Baltimore's urban forest: Understanding the past and planning for the future
In 1906, Maryland became just the third state to hire a professionally-trained forester. Over the course of a career that spanned 36 years Fred Besley introduced a variety of conservation programs that would be adopted both regionally and nationally. Six years later, Mayor James H. Preston approved passage of Ordinance No. 154, creating the position of “city forester” and formally introducing professional forest management to the city of Baltimore. Though not the first city to establish control over its trees, Baltimore could now be added to the growing list of American cities to follow this route. Unfortunately, little is known about forest management in Baltimore during these early years. What we do know is that Baltimore’s aspiration to become known as the “city of a million trees” was never fully realized. Likewise, the city has struggled to produce an equitable distribution of trees. While a 2006 initiative to “double the city’s tree canopy” by 2036 has generated positive results, many parts of the city still lack trees. In this paper, I ask the following questions: What are the legacy effects of past forest management policies and practices? More specifically, what role did the Division of Forestry, as well as other entities, play in creating an inequitable distribution of trees? I use an environmental justice frame and a wide range of archival sources to answer these questions. I then focus attention on two neighborhoods in East Baltimore to determine if they are suitable locations for aggressive tree planting and greening efforts. The selection of East Baltimore is significant because it was here that the city first encountered resistance to tree planting in the 1940s.

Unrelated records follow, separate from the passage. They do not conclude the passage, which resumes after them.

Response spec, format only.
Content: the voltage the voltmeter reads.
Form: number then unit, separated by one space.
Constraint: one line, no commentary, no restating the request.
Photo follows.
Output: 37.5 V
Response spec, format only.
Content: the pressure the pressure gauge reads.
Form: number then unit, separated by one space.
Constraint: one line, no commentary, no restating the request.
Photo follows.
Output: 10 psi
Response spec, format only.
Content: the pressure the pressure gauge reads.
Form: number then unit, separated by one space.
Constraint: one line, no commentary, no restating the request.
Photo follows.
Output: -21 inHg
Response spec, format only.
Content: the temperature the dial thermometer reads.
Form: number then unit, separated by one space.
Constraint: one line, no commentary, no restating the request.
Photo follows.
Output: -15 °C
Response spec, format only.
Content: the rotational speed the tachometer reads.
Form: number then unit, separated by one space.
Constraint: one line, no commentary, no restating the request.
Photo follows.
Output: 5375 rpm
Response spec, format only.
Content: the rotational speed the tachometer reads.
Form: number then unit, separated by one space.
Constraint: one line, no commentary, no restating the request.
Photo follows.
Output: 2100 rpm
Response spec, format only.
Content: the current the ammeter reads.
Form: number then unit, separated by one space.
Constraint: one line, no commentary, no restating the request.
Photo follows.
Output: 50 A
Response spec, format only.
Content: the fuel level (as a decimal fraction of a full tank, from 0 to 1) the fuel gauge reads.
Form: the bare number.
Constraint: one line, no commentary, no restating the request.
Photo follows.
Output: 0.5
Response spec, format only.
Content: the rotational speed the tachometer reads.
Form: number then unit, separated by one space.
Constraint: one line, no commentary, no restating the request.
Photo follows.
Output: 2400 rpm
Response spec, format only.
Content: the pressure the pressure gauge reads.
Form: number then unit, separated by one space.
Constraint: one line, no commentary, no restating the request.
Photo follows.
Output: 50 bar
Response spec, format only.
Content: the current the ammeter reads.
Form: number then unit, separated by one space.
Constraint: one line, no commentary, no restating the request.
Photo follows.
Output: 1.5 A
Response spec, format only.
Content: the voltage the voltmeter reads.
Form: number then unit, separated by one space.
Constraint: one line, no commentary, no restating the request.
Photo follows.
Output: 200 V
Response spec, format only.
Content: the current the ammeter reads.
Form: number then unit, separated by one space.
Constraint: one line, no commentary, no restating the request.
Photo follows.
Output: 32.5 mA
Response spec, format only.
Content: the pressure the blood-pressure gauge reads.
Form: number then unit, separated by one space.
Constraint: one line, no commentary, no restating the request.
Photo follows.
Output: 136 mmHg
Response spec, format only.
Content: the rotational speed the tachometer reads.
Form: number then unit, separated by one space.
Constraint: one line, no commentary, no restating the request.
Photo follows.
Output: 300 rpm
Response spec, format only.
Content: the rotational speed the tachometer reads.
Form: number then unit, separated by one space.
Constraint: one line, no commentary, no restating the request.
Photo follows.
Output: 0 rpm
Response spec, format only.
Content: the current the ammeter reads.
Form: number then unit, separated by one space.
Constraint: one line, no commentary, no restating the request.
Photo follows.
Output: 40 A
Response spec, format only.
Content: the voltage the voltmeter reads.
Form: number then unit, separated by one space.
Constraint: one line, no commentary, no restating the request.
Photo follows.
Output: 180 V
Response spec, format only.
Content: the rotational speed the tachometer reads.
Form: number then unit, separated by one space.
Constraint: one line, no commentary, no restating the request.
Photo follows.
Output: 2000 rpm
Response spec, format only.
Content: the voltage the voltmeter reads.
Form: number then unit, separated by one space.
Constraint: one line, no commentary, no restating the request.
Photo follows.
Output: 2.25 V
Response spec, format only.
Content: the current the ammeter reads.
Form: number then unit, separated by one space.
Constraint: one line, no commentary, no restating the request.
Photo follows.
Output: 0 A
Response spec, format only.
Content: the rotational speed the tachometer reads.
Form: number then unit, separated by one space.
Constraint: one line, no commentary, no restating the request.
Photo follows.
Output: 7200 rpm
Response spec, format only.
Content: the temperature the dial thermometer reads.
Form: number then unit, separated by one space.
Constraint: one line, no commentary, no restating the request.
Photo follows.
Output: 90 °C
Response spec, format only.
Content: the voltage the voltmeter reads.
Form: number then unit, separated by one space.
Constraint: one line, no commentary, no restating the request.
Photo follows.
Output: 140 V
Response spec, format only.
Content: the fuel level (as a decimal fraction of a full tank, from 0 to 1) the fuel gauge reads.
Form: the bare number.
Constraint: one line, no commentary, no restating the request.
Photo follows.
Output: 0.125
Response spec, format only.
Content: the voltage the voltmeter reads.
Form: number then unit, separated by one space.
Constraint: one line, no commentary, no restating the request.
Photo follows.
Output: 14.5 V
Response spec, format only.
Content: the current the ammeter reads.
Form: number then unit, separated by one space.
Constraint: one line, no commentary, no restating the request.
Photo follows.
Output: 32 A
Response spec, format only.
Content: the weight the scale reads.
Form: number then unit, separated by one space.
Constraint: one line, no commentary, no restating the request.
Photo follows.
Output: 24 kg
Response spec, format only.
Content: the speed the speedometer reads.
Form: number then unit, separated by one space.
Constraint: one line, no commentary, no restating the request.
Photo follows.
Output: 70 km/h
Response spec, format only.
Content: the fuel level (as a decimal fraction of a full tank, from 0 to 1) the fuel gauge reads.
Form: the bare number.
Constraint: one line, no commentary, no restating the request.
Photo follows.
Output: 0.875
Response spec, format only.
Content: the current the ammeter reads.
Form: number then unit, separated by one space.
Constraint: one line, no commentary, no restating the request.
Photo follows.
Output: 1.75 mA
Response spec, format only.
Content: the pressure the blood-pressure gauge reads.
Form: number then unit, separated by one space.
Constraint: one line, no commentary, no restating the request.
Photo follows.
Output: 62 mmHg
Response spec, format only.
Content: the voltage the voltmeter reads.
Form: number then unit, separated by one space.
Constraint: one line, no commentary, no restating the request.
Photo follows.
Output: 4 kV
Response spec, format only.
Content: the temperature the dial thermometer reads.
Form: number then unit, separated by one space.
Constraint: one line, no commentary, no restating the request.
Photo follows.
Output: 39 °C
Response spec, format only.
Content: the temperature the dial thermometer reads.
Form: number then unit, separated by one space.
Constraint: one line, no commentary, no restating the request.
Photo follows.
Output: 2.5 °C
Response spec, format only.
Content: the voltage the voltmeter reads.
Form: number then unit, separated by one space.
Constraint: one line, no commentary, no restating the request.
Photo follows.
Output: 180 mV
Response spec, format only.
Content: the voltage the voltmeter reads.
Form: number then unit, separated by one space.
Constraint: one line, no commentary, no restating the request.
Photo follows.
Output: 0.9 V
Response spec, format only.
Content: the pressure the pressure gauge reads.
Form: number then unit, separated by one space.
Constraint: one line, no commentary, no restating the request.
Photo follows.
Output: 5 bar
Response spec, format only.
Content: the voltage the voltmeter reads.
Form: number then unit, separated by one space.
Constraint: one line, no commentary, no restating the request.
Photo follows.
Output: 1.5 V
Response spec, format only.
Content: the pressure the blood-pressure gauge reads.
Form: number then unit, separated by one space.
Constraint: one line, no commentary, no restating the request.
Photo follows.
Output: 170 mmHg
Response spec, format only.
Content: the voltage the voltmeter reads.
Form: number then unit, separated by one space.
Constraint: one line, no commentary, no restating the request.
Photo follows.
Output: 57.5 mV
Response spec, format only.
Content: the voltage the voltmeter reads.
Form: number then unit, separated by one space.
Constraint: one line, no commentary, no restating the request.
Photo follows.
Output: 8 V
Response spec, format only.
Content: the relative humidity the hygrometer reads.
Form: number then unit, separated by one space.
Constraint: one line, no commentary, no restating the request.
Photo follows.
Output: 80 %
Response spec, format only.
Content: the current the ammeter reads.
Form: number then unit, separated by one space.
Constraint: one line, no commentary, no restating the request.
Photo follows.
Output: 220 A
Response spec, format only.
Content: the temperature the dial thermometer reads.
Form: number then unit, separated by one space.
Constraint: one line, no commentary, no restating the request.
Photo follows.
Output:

My findings suggest that past policies and practices did, in fact, produce an inequitable distribution of trees. By planting trees in neighborhoods where residents could pay for this service, the Division of Forestry unwittingly contributed to the problem. Similarly, planting the “wrong” types of trees and failing to maintain new plantings caused some residents to oppose later planting initiatives. Meanwhile, restrictive covenants and discriminatory lending practices allowed some neighborhoods to attract amenities like trees at the expense of other neighborhoods. Also, unlike forestry at the state level, a lack of experienced leadership and poor funding produced a weak municipal agency unable to fulfill its mission. Finally, this research offers a lesson for both ecologists and social scientists – not everyone wants trees planted in their neighborhoods.